Giustizia sostenibile

26/03/2024

Non sono uno studioso di processo, né di organizzazione giudiziaria1; a che titolo, dunque, mi accingo a consegnare queste brevi note di apertura del volume? La ragione principale non è legata ai miei studi, perlomeno all’inizio non lo è stata; il motivo, in verità, è del tutto occasionale. Mi son trovato, infatti, a dirigere il Dipartimento di Scienze Giuridiche dell’Università degli Studi di Firenze nel momento in cui in Italia si è avviata una grande e complessa opera riformatrice, oggi nota come riforma Cartabia dal nome della collega costituzionalista che ricopriva il ruolo di Ministro di Giustizia, riforma che prevedeva – unicum nel suo genere – un coinvolgimento attivo dell’università nella sua fase di attuazione. Questo volume raccoglie studi, analisi e proposte nate proprio da quella esperienza di collaborazione nel dar vita alla riforma organizzativa della giustizia; in particolare, l’obiettivo era il potenziamento di quella struttura che chiamiamo ‘ufficio per il processo’ ma, come ben si comprende leggendo il volume, la portata del cambiamento auspicato eccedeva i limiti di un ‘nuovo’ ufficio. Orbene, su questa circostanza vorrei proporre qualche riflessione. Ci troviamo, infatti, dinanzi ad una innovazione, quantomeno metodologica, che come spesso accade, mi pare sia avvenuta in un clima di generale sottovalutazione e che invece ritengo meriti una adeguata considerazione. Gli obiettivi della riforma, come dicevo, sono senza dubbio ambiziosi. Il ‘mezzo’ è il potenziamento di un ufficio – quello per il processo – introdotto nel 2014 e fino al 2021 sostanzialmente oggetto solo di qualche sporadica sperimentazione. 

Il ‘fine’, però, è ben altro: avviare una riforma organizzativa più ampia delle attività svolte all’interno dei tribunali, provando ad incidere su alcune delle criticità ormai croniche del sistema giudiziario. Come affermano le relazioni alle leggi delega nn. 134 e 206 del 2021, attraverso questa struttura si intende realizzare un triplice ambiziosissimo obiettivo: la semplificazione, la speditezza e la razionalizzazione dei processi.
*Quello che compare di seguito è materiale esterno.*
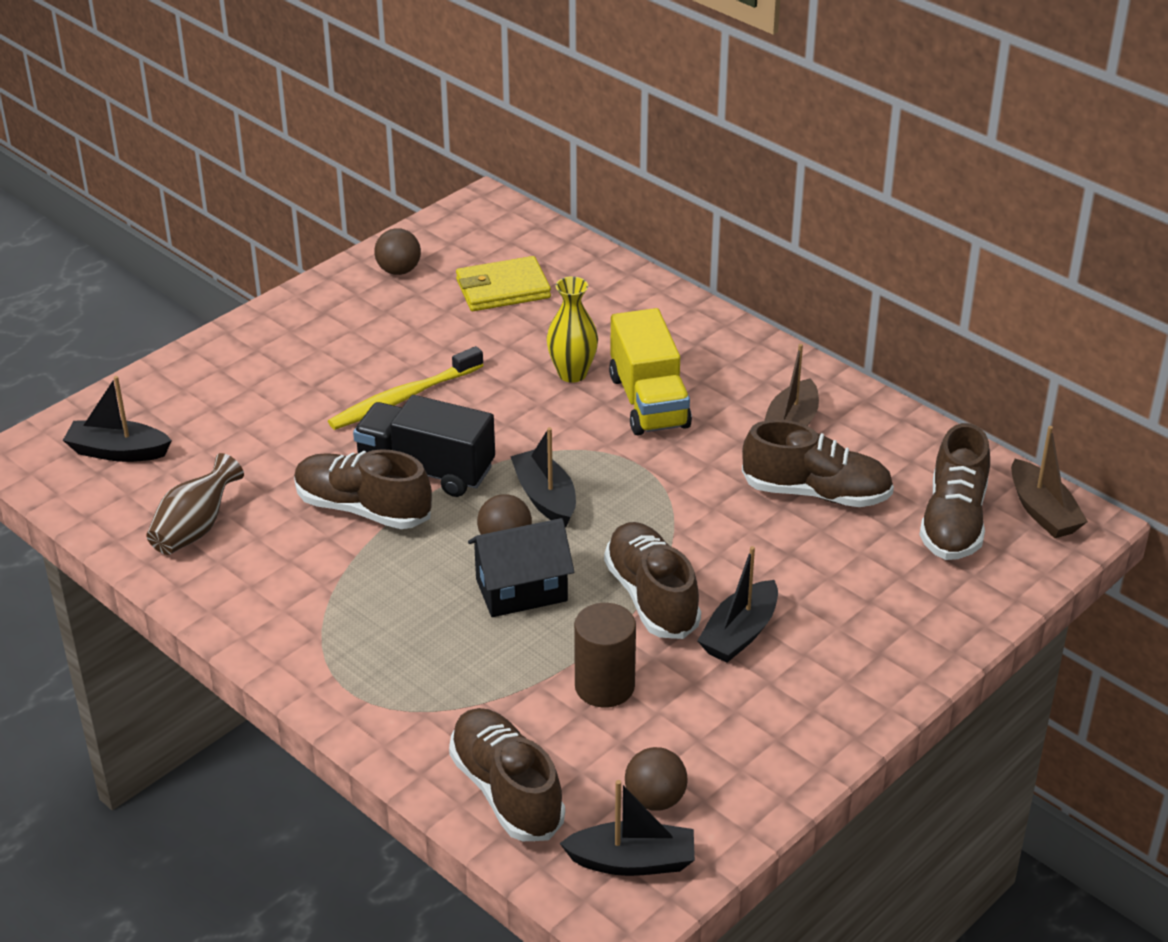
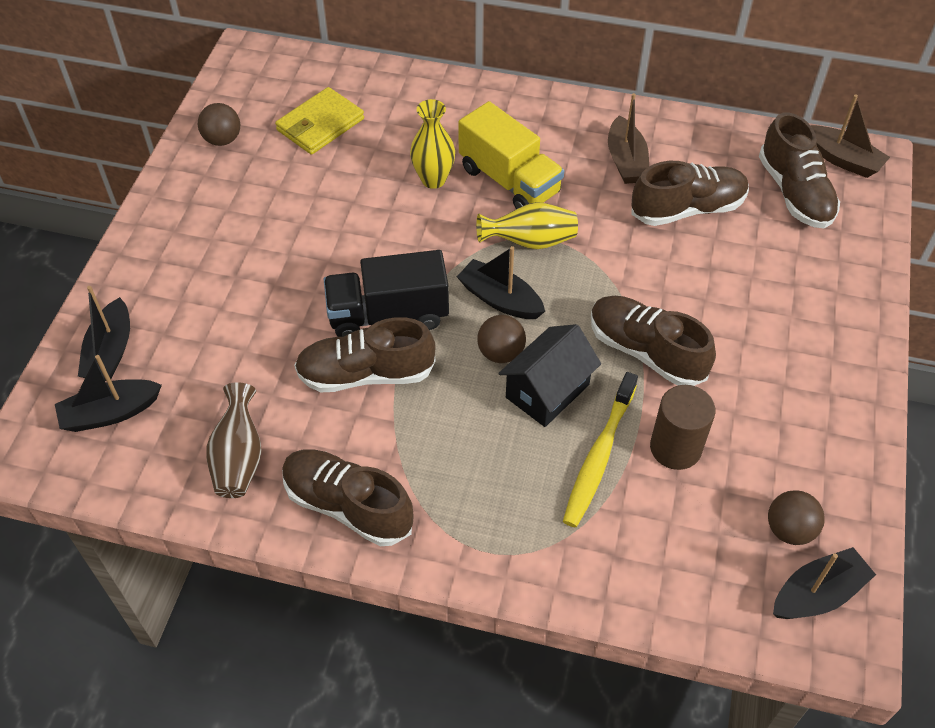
camera: 30 degrees left, 15 degrees up
yellow toothbrush [328,346,484,430] -> yellow toothbrush moved to [563,372,638,528]
brown shoe [449,708,565,841] -> brown shoe moved to [282,449,414,546]
black boat [697,546,778,663] -> black boat moved to [78,286,130,381]
none -> yellow vase [476,202,578,250]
È per realizzare questi obiettivi che si ridisegna una struttura organizzativa, già introdotta anni prima, ma che viene significativamente potenziata per svolgere un’azione di piena ed effettiva assistenza all’attività giurisdizionale, favorendo l’introduzione effettiva delle nuove tecnologie nel lavoro giudiziario, coordinando e ottimizzando le attività di ricerca dottrinale e giurisprudenziale e l’organizzazione del carico di lavoro dei processi in corso, nonché l’alimentazione degli archivi automatizzati. Come dicevo, nella fase attuativa della riforma accade un fatto inedito. L’amministrazione della Giustizia, guidata al tempo dalla Ministra Cartabia, infatti, chiede al sistema universitario di affiancarsi nell’impresa. Orbene, il coinvolgimento dell’università nelle fasi di scrittura delle leggi o dei decreti legislativi non rappresenta certamente una novità; molte volte – ed è accaduto anche nel caso della riforma Cartabia – professori universitari vengono coinvolti in qualità di esperti nei comitati di redazione dei progetti normativi di delega o dei decreti legislativi. Per quanto ricordi, invece, è la prima volta che il potere legislativo – il Parlamento – ed il potere esecutivo – il Governo – riconoscono esplicitamente di aver bisogno di un altro potere, quello ‘conoscitivo’, nella concreta attuazione di quanto è stato scritto nelle regole. L’idea retrostante, semplice ma rivoluzionaria, è che per ‘mettere a terra’ effettivamente ed efficacemente una riforma, non basta scrivere nuove regole, progettare nuovi uffici e nuove funzioni, ma occorre capire, caso per caso, ufficio giudiziario per ufficio giudiziario, quali cambiamenti concreti comporterà l’attivazione di quelle novità e porre in essere azioni in grado di preparare o accompagnare tali innovazioni. Occorrerà avere, ad esempio, il quadro realistico dello stato di fatto esistente dell’organizzazione, dei suoi carichi di lavoro, delle performance realizzate, prima della riforma, sia per valutarne l’impatto che per misurare i miglioramenti sperati.

Andrea Simoncini, professore di Diritto Costituzionale all’Università degli Studi di Firenze.